If a professional gaming site is seriously looking for testers(or trying to build a QA team), it'd be some kind of a joke if all you can put on your resume is '2 years of modding Skyrim'. I don't think I'd be turning heads if I told someone at EA, "hey man I got 5,289 hours in BGS's Creation Kit, I can test stuff for ya!". I might know what I'm doing in their new modern up to date editors(BGS uses old tech dating back from Morrowind), but that alone wont get me through the door.

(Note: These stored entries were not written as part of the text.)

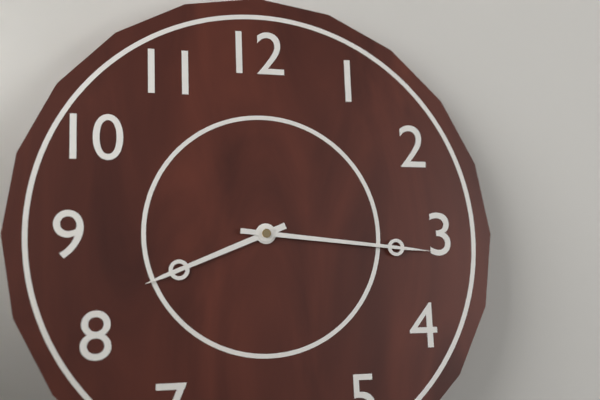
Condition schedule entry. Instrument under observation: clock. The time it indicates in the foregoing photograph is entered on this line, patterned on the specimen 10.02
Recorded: 8.16
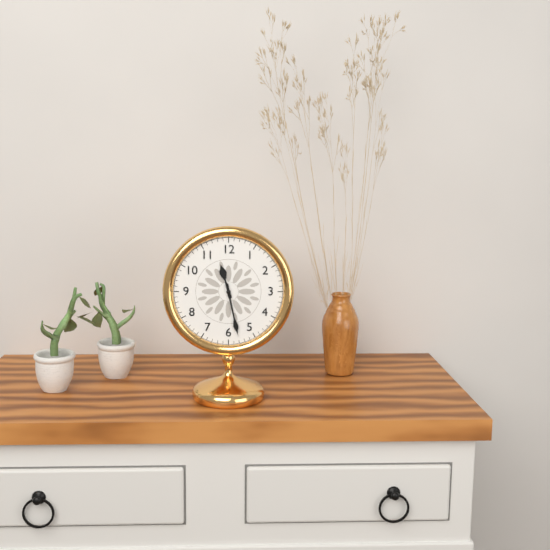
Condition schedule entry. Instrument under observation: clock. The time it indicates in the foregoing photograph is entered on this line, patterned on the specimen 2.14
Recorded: 11.28
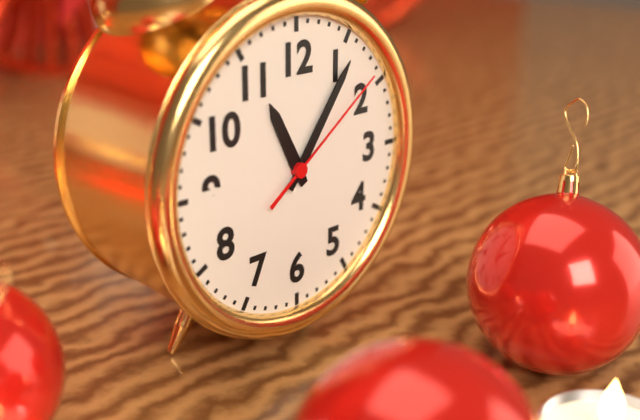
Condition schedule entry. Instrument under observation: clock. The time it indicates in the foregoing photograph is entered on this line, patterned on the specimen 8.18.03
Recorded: 11.06.09
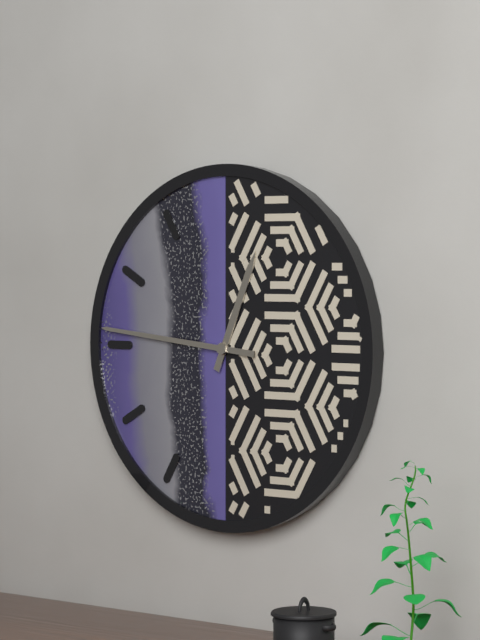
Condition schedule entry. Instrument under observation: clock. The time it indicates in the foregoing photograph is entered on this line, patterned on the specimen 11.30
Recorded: 12.46
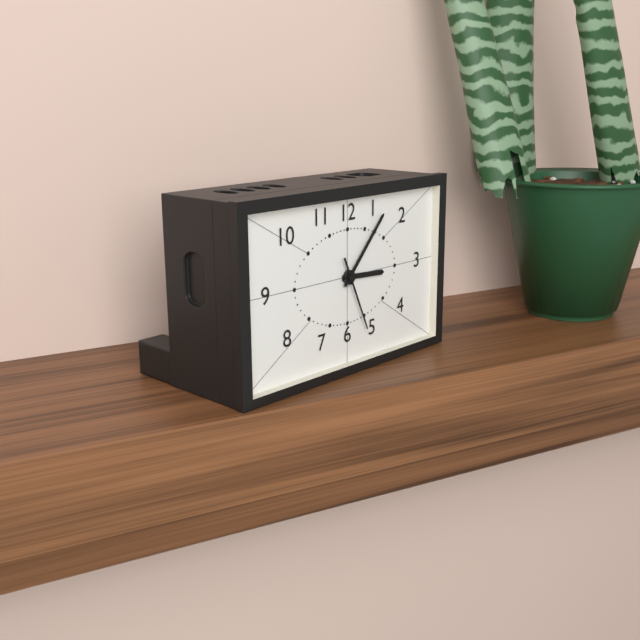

You need to take this with a grain of sarcasm.

 

But at the same time, considering how much we all learned about game architecture before and after modding games. The closets I ever got to game design was my 2D scroller space invader like game I made in school, almost literately from scratch. Then I got into Sims 2, Sims 3, Dragon Age, and Skyrim, and FO4. It generally requires so much technical knowledge of the game to even maintain a smooth gameplay. Comparing myself now to my old self who never modded games, I would be much more capable at testing games. It is not to say that Skyrim is anything like any other game engine. Even Skyrim and FO4 carry certain differences.

 

However, traditionally, game testers are not even supposed to fix problems. They are given certain scenarios and instructed to exhaust many possibilities and document the experience. "Finish this quest in all possible ways you can, find out any scenario you get stuck, or even scenario you get an intended outcome". That was what I went through in my early days working as intern for some local game companies.